German company for drum & container pumps, in addition to “Klüber Lubrication” German company for lubricants.

I would like also to add that Klüber possesses more than 2000 types of specialty lubricants used in delicate areas in all kinds of complex industrial applications, including the oil & gas sector” .

When did CATEC began to provide its services to Oil Sector Companies?

 “As I said earlier, the company is the agent of “BOSCH

Industrial” in the field of boilers. In 2001 the company decided to buy boilers and redesign it with accessories inside 20ft containers for easy and quick mobilization. We rent our mobile boiler systems to oil services companies with our operation, consisting of engineers and technicians to operate the boilers on offshore & onshore rigs. We have started working first in Egypt and expanded after that throughout the MENA region. Now, we work in many Arab countries and our most important customers are SCHLUMBERGER, HALLIBURTON, EXPRO and

ALMANSOORI. Let me note that our containerized boilers are used in the Well Testing phase, as well as cleaning processes”.

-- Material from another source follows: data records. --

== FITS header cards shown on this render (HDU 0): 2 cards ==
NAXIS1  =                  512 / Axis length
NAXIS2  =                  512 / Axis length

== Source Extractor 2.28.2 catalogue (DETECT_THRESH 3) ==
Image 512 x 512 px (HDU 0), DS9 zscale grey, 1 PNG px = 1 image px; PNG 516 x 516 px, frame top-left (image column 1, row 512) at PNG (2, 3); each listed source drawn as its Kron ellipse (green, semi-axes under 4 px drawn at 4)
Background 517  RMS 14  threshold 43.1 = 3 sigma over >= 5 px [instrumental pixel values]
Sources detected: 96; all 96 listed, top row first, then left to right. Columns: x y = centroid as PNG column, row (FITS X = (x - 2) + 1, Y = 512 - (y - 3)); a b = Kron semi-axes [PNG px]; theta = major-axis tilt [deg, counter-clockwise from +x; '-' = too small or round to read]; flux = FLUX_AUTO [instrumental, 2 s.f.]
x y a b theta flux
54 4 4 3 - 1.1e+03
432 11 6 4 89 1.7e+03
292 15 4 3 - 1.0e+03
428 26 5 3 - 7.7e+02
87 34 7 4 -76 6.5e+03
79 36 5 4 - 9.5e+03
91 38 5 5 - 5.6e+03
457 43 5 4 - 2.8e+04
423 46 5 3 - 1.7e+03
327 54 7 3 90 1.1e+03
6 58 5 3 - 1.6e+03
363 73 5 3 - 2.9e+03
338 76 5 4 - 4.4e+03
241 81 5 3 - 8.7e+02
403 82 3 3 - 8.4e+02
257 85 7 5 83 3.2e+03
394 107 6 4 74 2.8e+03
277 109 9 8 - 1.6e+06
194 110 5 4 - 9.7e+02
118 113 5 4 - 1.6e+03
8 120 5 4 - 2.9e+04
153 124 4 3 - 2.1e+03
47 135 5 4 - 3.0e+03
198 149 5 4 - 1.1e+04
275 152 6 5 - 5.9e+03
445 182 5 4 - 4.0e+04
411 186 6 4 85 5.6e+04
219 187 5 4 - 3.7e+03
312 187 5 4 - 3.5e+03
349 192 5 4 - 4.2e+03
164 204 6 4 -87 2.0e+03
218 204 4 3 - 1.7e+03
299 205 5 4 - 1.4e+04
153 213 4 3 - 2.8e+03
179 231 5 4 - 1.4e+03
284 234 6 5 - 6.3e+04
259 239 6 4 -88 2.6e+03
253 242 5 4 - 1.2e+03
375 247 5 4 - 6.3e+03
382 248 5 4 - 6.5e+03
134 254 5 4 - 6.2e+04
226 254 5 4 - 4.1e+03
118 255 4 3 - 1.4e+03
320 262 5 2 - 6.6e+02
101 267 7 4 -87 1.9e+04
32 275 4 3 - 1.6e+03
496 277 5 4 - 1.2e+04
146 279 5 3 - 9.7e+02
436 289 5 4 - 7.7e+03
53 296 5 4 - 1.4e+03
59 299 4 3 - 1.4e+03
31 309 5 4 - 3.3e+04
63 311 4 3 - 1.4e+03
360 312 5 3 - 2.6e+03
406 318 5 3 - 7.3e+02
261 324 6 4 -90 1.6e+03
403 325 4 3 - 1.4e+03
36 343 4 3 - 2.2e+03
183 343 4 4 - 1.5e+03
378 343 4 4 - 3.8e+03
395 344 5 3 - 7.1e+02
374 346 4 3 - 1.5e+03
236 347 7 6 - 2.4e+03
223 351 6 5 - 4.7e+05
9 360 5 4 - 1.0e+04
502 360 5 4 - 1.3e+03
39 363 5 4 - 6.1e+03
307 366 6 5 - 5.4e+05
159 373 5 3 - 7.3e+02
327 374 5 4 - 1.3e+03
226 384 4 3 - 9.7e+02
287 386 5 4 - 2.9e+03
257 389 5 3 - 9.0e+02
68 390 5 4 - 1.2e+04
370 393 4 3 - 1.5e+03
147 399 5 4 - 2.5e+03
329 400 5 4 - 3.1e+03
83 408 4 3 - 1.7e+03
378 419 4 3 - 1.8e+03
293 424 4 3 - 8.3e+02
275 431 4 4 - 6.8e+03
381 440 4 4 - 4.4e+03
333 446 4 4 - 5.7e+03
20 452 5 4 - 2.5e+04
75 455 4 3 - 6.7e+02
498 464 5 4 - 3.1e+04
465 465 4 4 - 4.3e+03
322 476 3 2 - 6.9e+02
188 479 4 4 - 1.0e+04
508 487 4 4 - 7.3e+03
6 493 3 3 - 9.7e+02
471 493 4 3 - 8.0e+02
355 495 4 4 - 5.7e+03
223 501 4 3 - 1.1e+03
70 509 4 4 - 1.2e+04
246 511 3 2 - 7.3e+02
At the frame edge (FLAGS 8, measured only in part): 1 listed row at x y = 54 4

We would like to highlight the number of company branches and the number of workers in it?

 “The company has four offices in Egypt as well as a workshop and a warehouse in the industrial area of Borg Alarab in

Alexandria. We also have a temporary office in Canada to serve our projects in North America. We have hundreds of customers in more than 50 countries around the world, and the company has more than 60 full time employees, mainly Engineers. Our technical staff have the required Certificates, and our boilers have TÜV German certification”.

What is the competitive advantage that CATEC has?

 “The company has several competitive advantages. For example, our operational staff has the highest technical level of qualified engineers and technicians to work on boilers, so that if any malfunction occurs in a boiler during operation they are capable to fix the problem on site, while our competitors’ operators cannot and their Engineer must be sent to fix problem. The second advantage is that the company is working in the field of boilers for more than 35 years now, and our BOSCH brand boilers are the best and most reliable in the world. Third advantage is that CATEC can provide a rental boiler for its clients upon request during two or three days only, and our prices are very competitive compared to our European competitors”.

How does CATEC give concern to its staff in terms of training and upgrading their technical and professional levels?

 “CATEC puts training and raising the technical level of engineers and technicians as first priority to always exceed our customers’ expectations. The company gives training courses once a week in order to teach all the new technology of boilers, to keep up with technological progress. We also send several Engineers every year to BOSCH in Germany for intensive training on boilers and gain new knowledge. In addition our Engineers are faced with new boiler problems at factory sites, which also represents a kind of training. Also every three or four years we organize seminars and we invite managers and engineers of our clients’ companies for training on boilers and identify all what is new in this field. As a result of this training system, CATEC has countless maintenance contracts of various brands of boilers (not only BOSCH) throughout Africa, Middle East and South Asia”.

What is CATEC Company’s future vision for enlargements and offer more services for companies?

 “We have visions and objectives aspirations of expansion in the coming years throughout the MENA region to gain more customers. We have also opened our Renewable Energy division in 2013, and already installed Solar systems in Egypt.